Felice Shapiro needed an escape from the shadow of a daunting transition. At 47, Shapiro had just lost her husband and was about to send her youngest of two sons off to college. Shapiro found herself seeking solace in her friends. “Women tend to find comfort by sharing stories, connecting, supporting each other,” said Shapiro, who teaches entrepreneurship at Tufts University. Inspired by that notion, she set out to establish an online forum for 50-somethings to convene in times of adversity and success. Last November, Shapiro launched Betterafter50.com, a weekly interactive magazine encouraging women to find a second wind mid-life — and share their experiences along the way. As Better After 50 approaches its first anniversary, Shapiro talks inspiration, the mind-set of a “BA50,” and what’s next.
How did you turn such a tough time into a positive project?

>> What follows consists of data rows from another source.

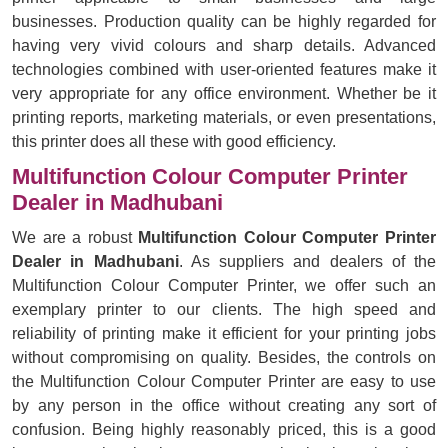
businesses. Production quality can be highly regarded for
having very vivid colours and sharp details. Advanced
technologies combined with user-oriented features make it
very appropriate for any office environment. Whether be it
printing reports, marketing materials, or even presentations,
this printer does all these with good efficiency.
Multifunction Colour Computer Printer
Dealer in Madhubani
We are a robust
Multifunction Colour Computer Printer
Dealer in Madhubani
. As suppliers and dealers of the
Multifunction Colour Computer Printer, we offer such an
exemplary printer to our clients. The high speed and
reliability of printing make it efficient for your printing jobs
without compromising on quality. Besides, the controls on
the Multifunction Colour Computer Printer are easy to use
by any person in the office without creating any sort of
confusion. Being highly reasonably priced, this is a good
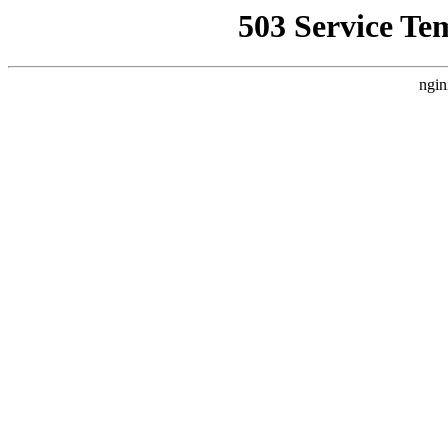
503 Service Te
ngin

I was empowered in that I wanted to take charge in what this next place was going to be. Philosophically, I believe that we are better after 50 because we choose to be — that’s a rallying cry for me. There’s lots to complain about in life, however I do think that there’s a conscious decision we can make to improve and celebrate our lives and the way we approach mid-life. If we bring our positive energy to this next place, we can really create great things for ourselves and inspire others as well.

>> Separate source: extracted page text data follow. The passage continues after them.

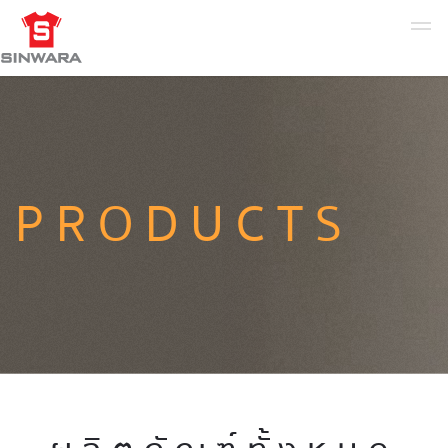
PRODUCTS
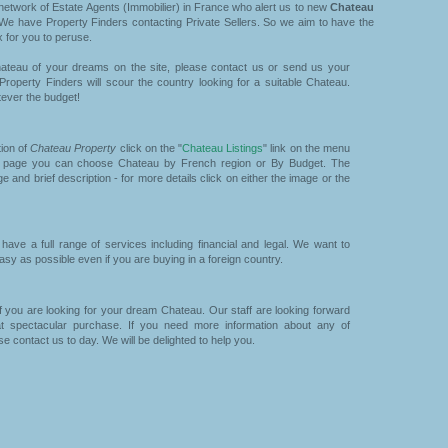
etwork of Estate Agents (Immobilier) in France who alert us to new
Chateau
We have Property Finders contacting Private Sellers. So we aim to have the
 for you to peruse.
ateau of your dreams on the site, please contact us or send us your
 Property Finders will scour the country looking for a suitable Chateau.
ever the budget!
tion of
Chateau Property
click on the "
Chateau Listings
" link on the menu
xt page you can choose Chateau by French region or By Budget. The
e and brief description - for more details click on either the image or the
ave a full range of services including financial and legal. We want to
y as possible even if you are buying in a foreign country.
f you are looking for your dream Chateau. Our staff are looking forward
t spectacular purchase. If you need more information about any of
se contact us to day. We will be delighted to help you.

‘BA50s are energetic, positive. . . . [It] is an attitude. It is about embracing this next place that you’re in, having an open mind to what’s next.’

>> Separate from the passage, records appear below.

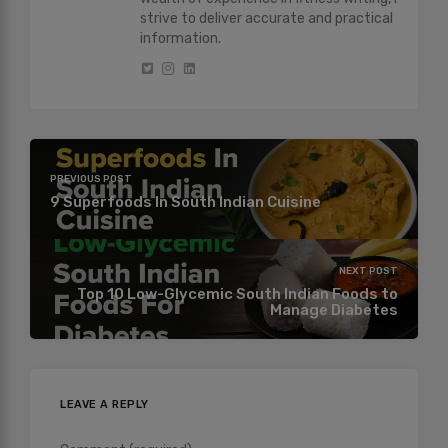
strive to deliver accurate and practical
information.
PREVIOUS POST
9 Superfoods In South Indian Cuisine
NEXT POST
Top 10 Low-Glycemic South Indian Foods to
Manage Diabetes
LEAVE A REPLY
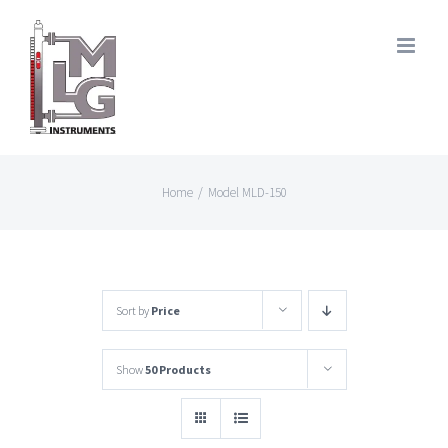
Skip
to
content
Home
/
Model MLD-150
Sort by
Price
Show
50 Products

What kind of material is featured on Betterafter50.com?
We share stories on dealing with relationships with our spouses and bodies, sleeplessness, menopause, political and cultural stories, opinions at this stage of life where we are looking at things with a different lens then we did in our 20s, issues that are affecting the world, our children and aging parents. . . . [These are] all topics that we tend to talk about anyway, and we love hearing each other’s stories. This online magazine is the perfect canvas to share these stories.
You refer to your readers as “BA50s” — what makes someone a BA50?
BA50s are energetic, positive, they have landed on a big number. BA50 is an attitude. It is about embracing this next place that you’re in, having an open mind to what’s next, looking at this next phase with curiosity and a willingness to take action. That creates what we feel is a celebratory way to move into this next stage.
Do you have a favorite section of the site?
I love “She Did It,” [where women] talk about work that they’re doing right now. It’s a goal accomplished, a reinvention; if you quit your job and become writer, that’s a “She Did It.” Running a marathon for a first time, going to work in Africa and staying for a month, launching a cosmetic line after 50. . . . I love reading about women who are starting businesses or taking that next step, setting goals and accomplishing them. “She Did It” is my most favorite section, but I also love our humor, and I also like our articles because we handpick what’s [relevant] in the news so it’s a timesaver. I think being interesting is great, but I think being useful is even greater. The combination really keeps readers coming back.
What’s up next?
On Nov. 13 we have our first anniversary, and we’re having an event at Babson [College] called “She Did It: Boston,” and it’s sold out. I’m really excited because in such a short time, we have so many people that are finding what we do not only interesting, but useful. And going to an event that we create is certainly interesting and definitely useful. We have half a day, from noon to 5 p.m., of incredible speakers, an amazing panel, and an action exercise these women can work on to move forward with whatever they want to move forward with.
What has your proudest moment been so far?
Nov. 13, 2011, when I invited eight women in Boston into my living room to take a look at this site that I had worked on for six months, to have them test it out to see what they liked and didn’t like. They all stood up and clapped and said, “Launch it now.” I cried. Making your vision a reality is an incredible experience.